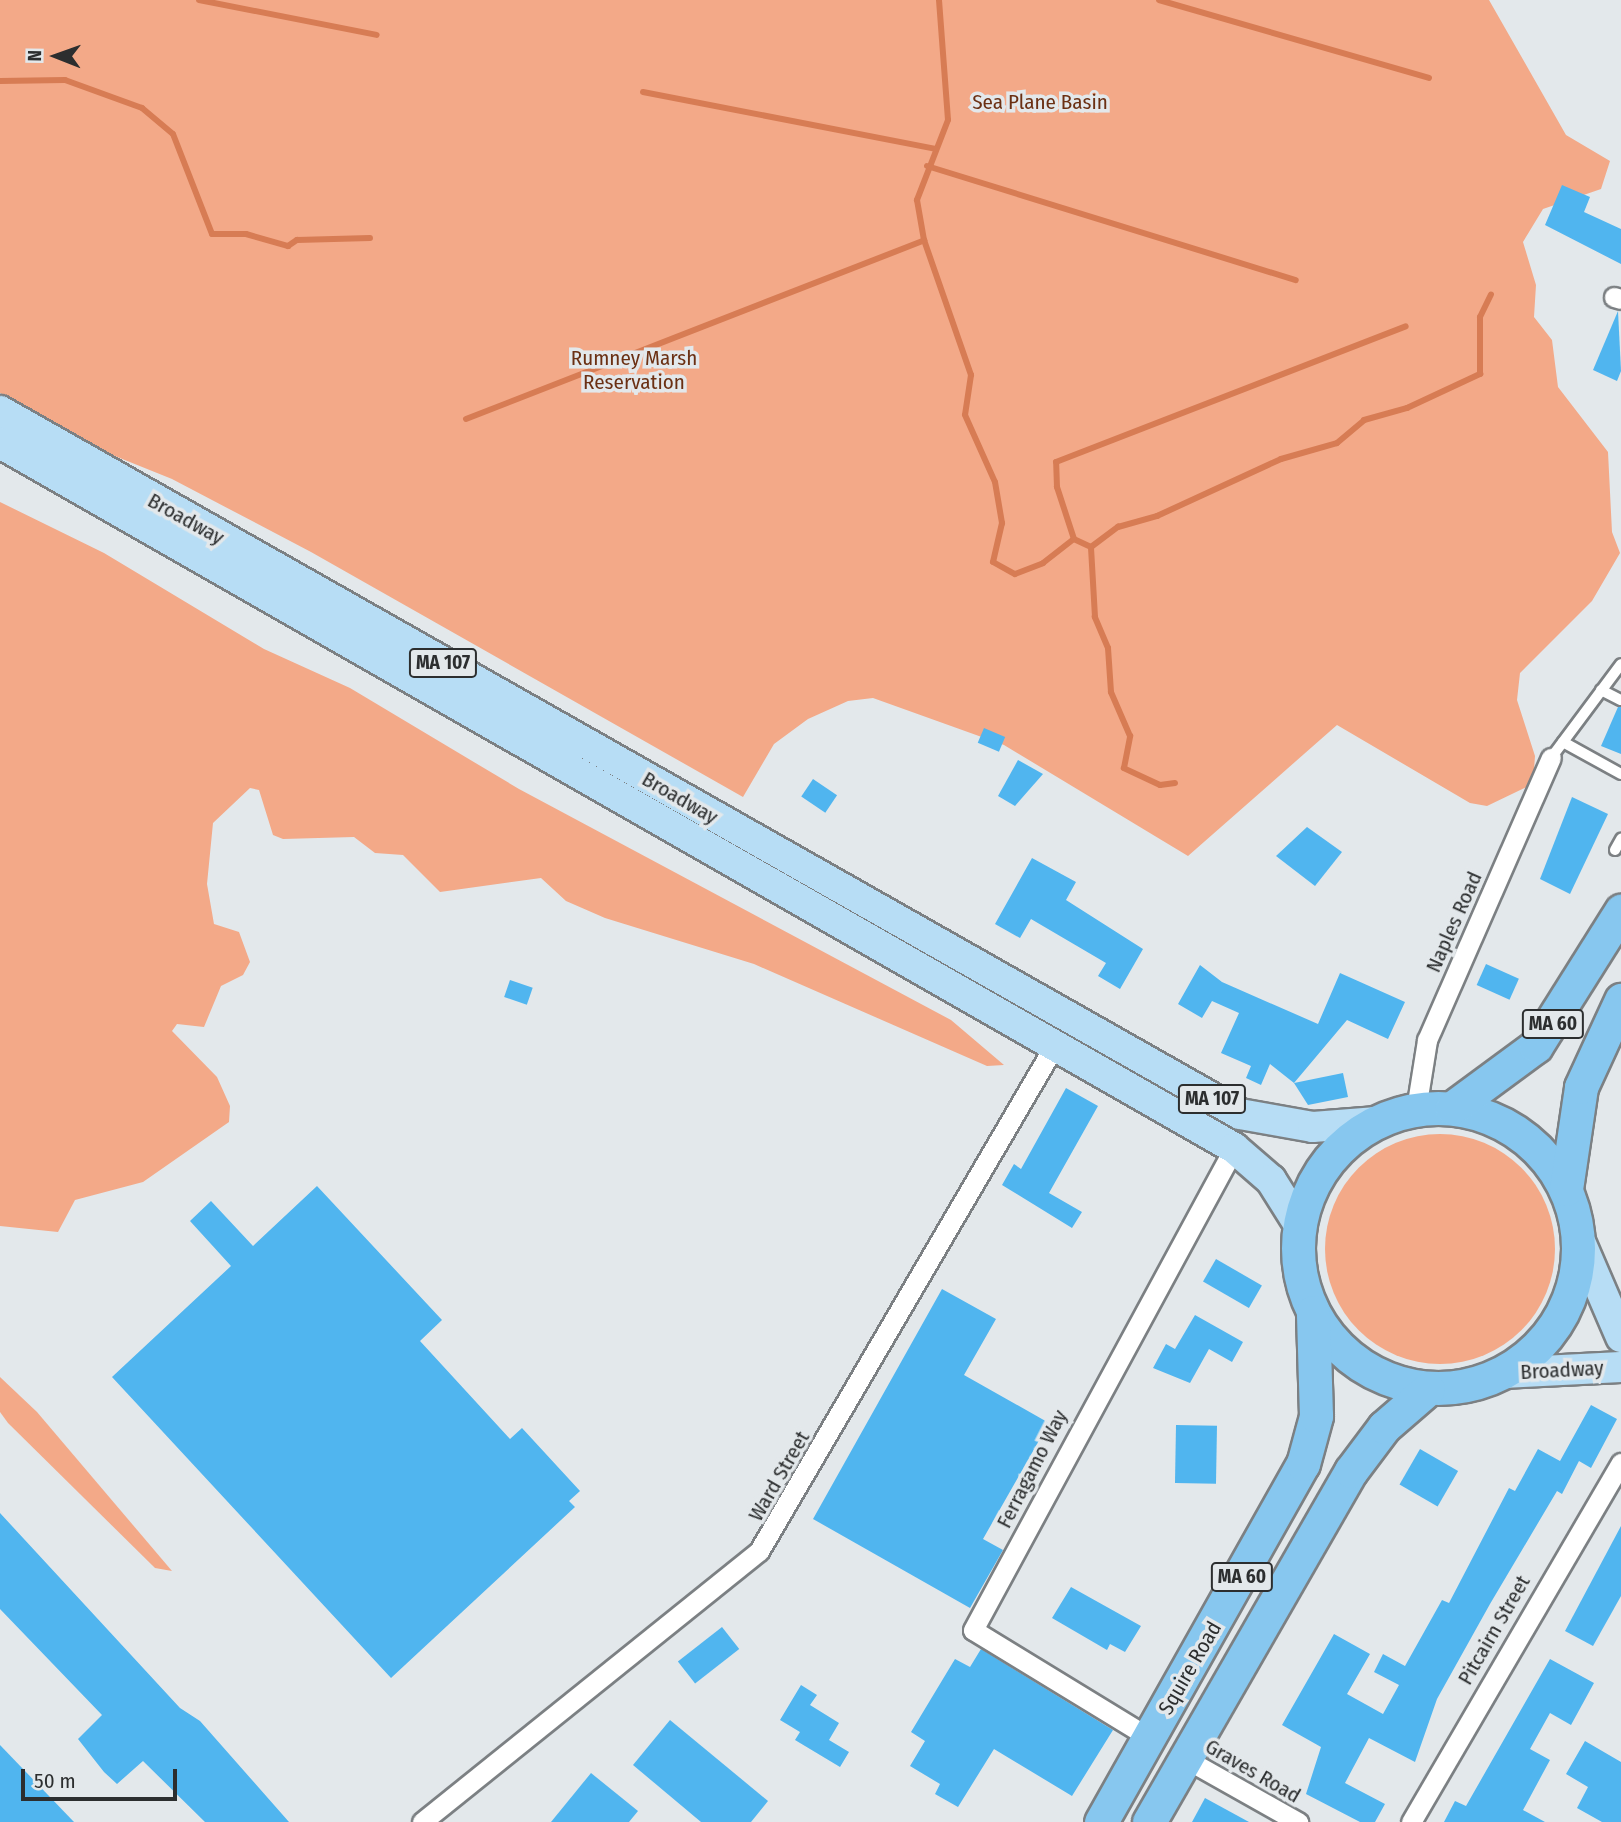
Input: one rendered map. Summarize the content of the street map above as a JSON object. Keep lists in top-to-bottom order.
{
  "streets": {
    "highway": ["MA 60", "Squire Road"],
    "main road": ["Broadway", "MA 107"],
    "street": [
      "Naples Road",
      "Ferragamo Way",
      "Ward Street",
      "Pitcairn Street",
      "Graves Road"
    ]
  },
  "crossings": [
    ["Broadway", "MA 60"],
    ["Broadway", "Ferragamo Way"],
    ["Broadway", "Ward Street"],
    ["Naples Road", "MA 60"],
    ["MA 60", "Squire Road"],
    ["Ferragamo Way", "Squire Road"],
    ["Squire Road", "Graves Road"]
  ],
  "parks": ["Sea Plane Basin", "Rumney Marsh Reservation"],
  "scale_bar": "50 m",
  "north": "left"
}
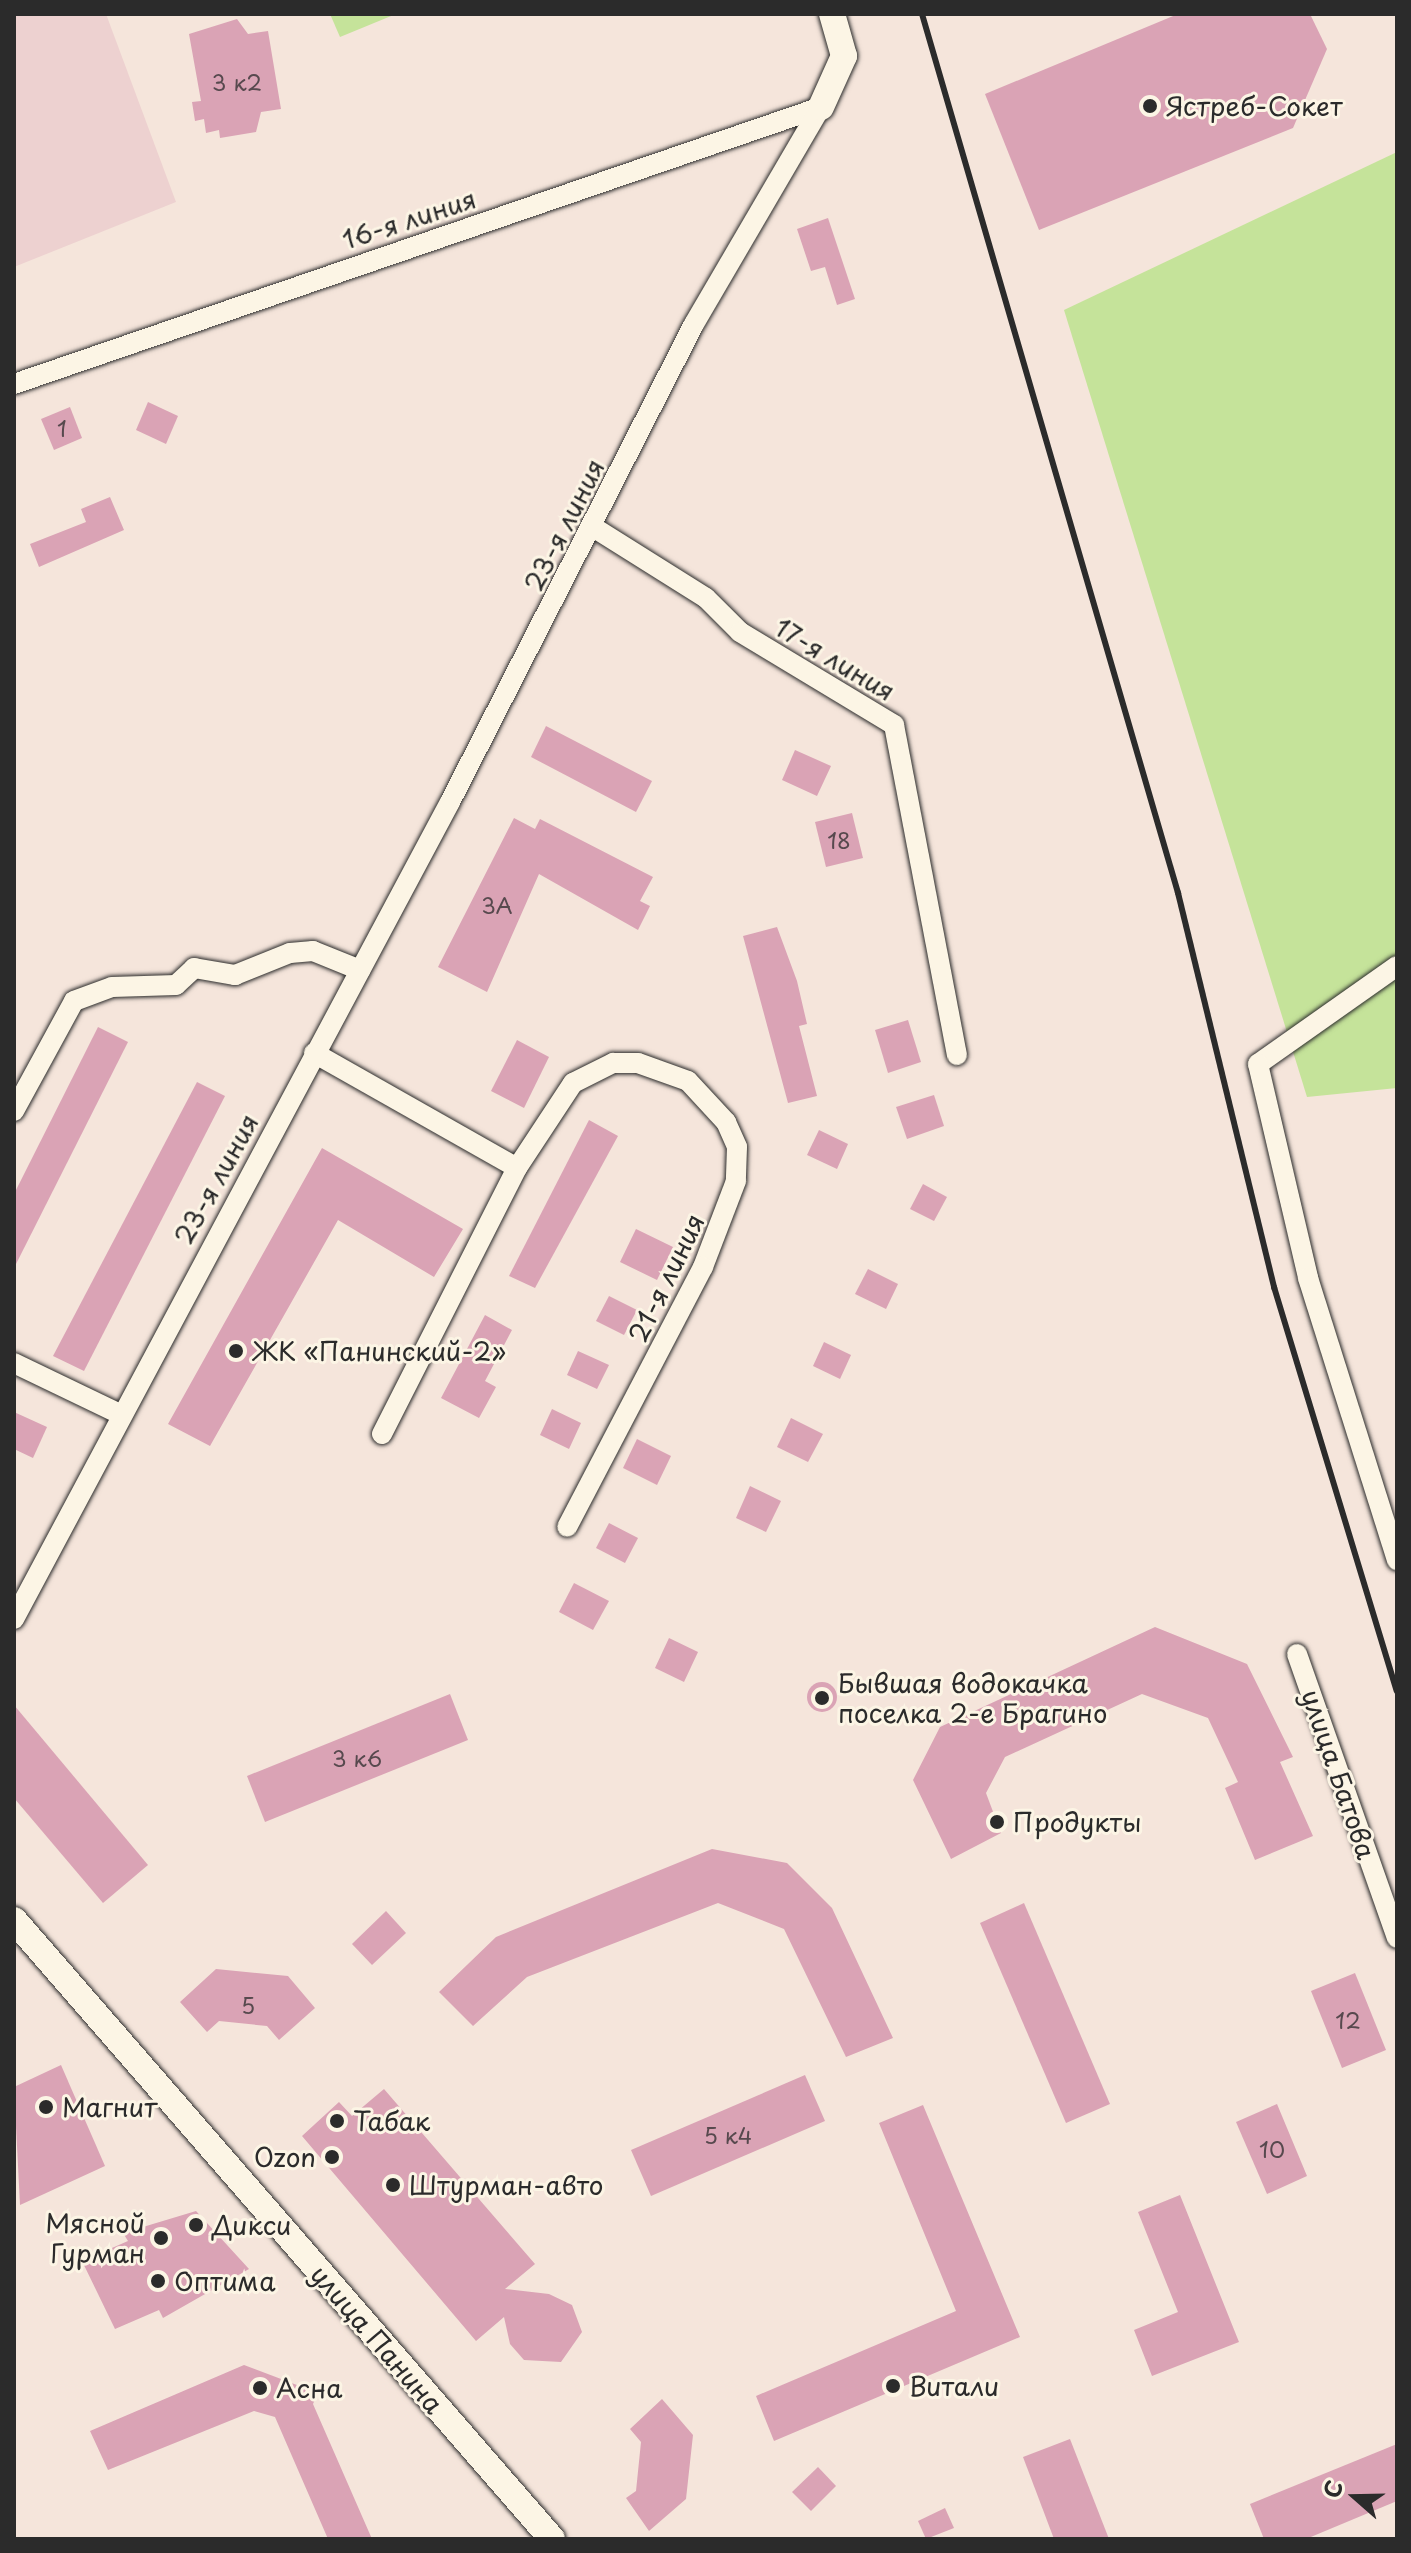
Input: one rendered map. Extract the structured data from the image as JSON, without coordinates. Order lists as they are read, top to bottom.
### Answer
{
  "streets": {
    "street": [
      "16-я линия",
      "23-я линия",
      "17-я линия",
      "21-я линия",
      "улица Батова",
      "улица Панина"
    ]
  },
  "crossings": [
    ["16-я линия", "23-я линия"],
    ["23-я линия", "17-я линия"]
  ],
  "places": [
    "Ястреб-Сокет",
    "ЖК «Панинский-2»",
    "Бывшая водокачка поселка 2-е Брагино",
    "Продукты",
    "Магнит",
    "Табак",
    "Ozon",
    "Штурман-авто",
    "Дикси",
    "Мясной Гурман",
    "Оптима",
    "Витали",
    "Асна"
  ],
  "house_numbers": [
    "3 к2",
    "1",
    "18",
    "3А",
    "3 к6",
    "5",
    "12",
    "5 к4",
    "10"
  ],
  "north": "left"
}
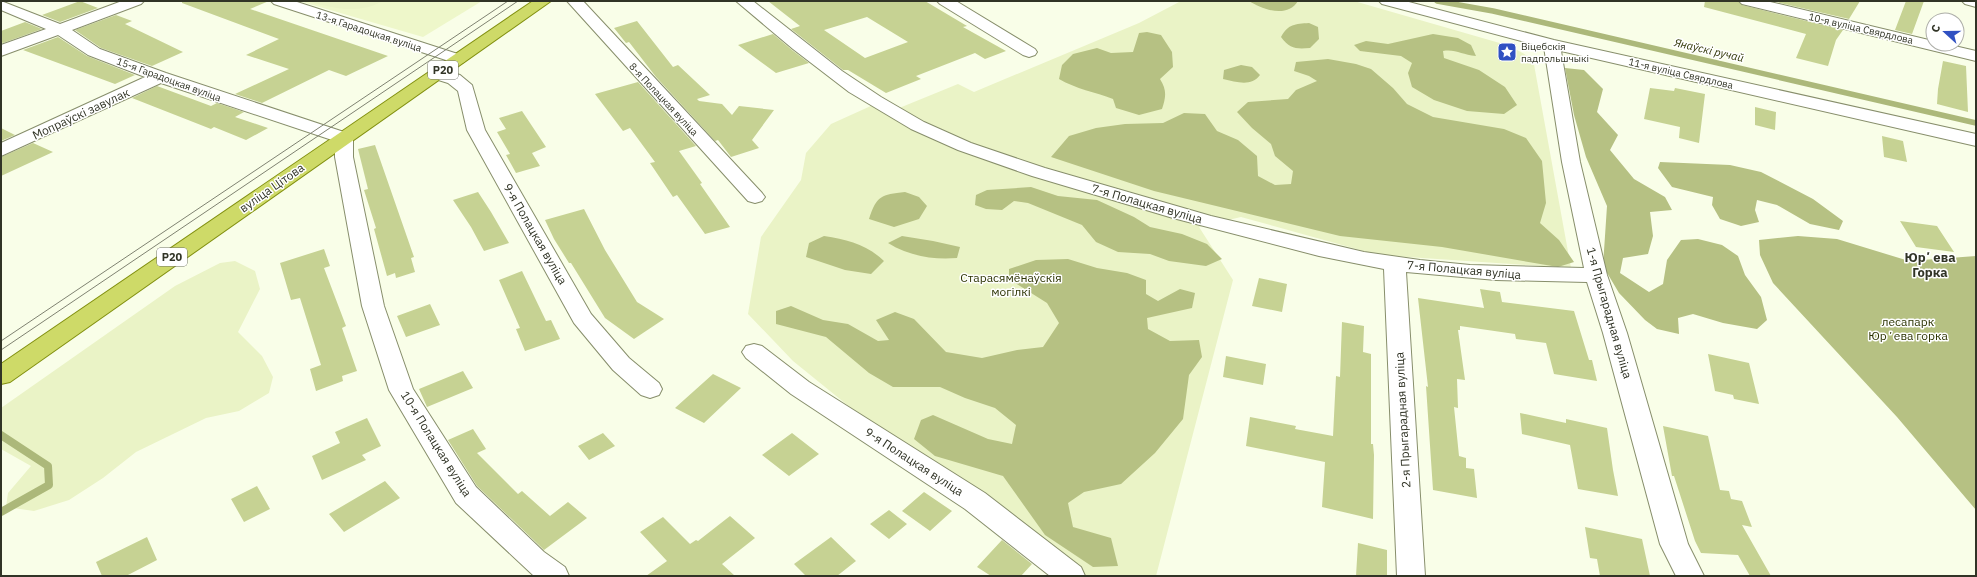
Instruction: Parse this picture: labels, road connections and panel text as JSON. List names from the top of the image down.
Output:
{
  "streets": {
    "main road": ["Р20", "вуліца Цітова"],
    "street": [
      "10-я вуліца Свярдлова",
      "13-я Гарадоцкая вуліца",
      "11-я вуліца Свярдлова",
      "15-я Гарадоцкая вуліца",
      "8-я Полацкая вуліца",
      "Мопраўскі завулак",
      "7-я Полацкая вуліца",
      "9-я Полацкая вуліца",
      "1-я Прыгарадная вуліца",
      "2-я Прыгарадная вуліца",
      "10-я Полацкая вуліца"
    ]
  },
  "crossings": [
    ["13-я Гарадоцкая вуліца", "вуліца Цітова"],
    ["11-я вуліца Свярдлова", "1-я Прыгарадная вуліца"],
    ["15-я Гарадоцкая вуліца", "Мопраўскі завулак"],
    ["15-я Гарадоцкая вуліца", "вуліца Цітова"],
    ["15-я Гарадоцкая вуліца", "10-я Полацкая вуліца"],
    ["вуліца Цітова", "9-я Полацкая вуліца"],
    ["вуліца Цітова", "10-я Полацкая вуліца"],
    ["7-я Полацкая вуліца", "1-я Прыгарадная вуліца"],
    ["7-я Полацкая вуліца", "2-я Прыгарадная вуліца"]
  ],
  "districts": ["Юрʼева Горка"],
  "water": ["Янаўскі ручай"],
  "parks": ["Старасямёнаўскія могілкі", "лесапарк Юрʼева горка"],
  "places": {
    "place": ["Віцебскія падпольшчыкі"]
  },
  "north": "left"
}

═══

■ **Action item**
Repeat the records in full, precisely, and keep the pictures out.

■ **Written reply**
Input: one rendered map. Summarize the content of the street map above as a JSON object. Keep lists in top-to-bottom order.
{
  "streets": {
    "highway": ["MA 60", "Squire Road"],
    "main road": ["Broadway", "MA 107"],
    "street": [
      "Naples Road",
      "Ferragamo Way",
      "Ward Street",
      "Pitcairn Street",
      "Graves Road"
    ]
  },
  "crossings": [
    ["Broadway", "MA 60"],
    ["Broadway", "Ferragamo Way"],
    ["Broadway", "Ward Street"],
    ["Naples Road", "MA 60"],
    ["MA 60", "Squire Road"],
    ["Ferragamo Way", "Squire Road"],
    ["Squire Road", "Graves Road"]
  ],
  "parks": ["Sea Plane Basin", "Rumney Marsh Reservation"],
  "scale_bar": "50 m",
  "north": "left"
}
Input: one rendered map. Extract the structured data from the image as JSON, without coordinates. Order lists as they are read, top to bottom.
### Answer
{
  "streets": {
    "street": [
      "16-я линия",
      "23-я линия",
      "17-я линия",
      "21-я линия",
      "улица Батова",
      "улица Панина"
    ]
  },
  "crossings": [
    ["16-я линия", "23-я линия"],
    ["23-я линия", "17-я линия"]
  ],
  "places": [
    "Ястреб-Сокет",
    "ЖК «Панинский-2»",
    "Бывшая водокачка поселка 2-е Брагино",
    "Продукты",
    "Магнит",
    "Табак",
    "Ozon",
    "Штурман-авто",
    "Дикси",
    "Мясной Гурман",
    "Оптима",
    "Витали",
    "Асна"
  ],
  "house_numbers": [
    "3 к2",
    "1",
    "18",
    "3А",
    "3 к6",
    "5",
    "12",
    "5 к4",
    "10"
  ],
  "north": "left"
}
Instruction: Parse this picture: labels, road connections and panel text as JSON. List names from the top of the image down.
Output:
{
  "streets": {
    "main road": ["Р20", "вуліца Цітова"],
    "street": [
      "10-я вуліца Свярдлова",
      "13-я Гарадоцкая вуліца",
      "11-я вуліца Свярдлова",
      "15-я Гарадоцкая вуліца",
      "8-я Полацкая вуліца",
      "Мопраўскі завулак",
      "7-я Полацкая вуліца",
      "9-я Полацкая вуліца",
      "1-я Прыгарадная вуліца",
      "2-я Прыгарадная вуліца",
      "10-я Полацкая вуліца"
    ]
  },
  "crossings": [
    ["13-я Гарадоцкая вуліца", "вуліца Цітова"],
    ["11-я вуліца Свярдлова", "1-я Прыгарадная вуліца"],
    ["15-я Гарадоцкая вуліца", "Мопраўскі завулак"],
    ["15-я Гарадоцкая вуліца", "вуліца Цітова"],
    ["15-я Гарадоцкая вуліца", "10-я Полацкая вуліца"],
    ["вуліца Цітова", "9-я Полацкая вуліца"],
    ["вуліца Цітова", "10-я Полацкая вуліца"],
    ["7-я Полацкая вуліца", "1-я Прыгарадная вуліца"],
    ["7-я Полацкая вуліца", "2-я Прыгарадная вуліца"]
  ],
  "districts": ["Юрʼева Горка"],
  "water": ["Янаўскі ручай"],
  "parks": ["Старасямёнаўскія могілкі", "лесапарк Юрʼева горка"],
  "places": {
    "place": ["Віцебскія падпольшчыкі"]
  },
  "north": "left"
}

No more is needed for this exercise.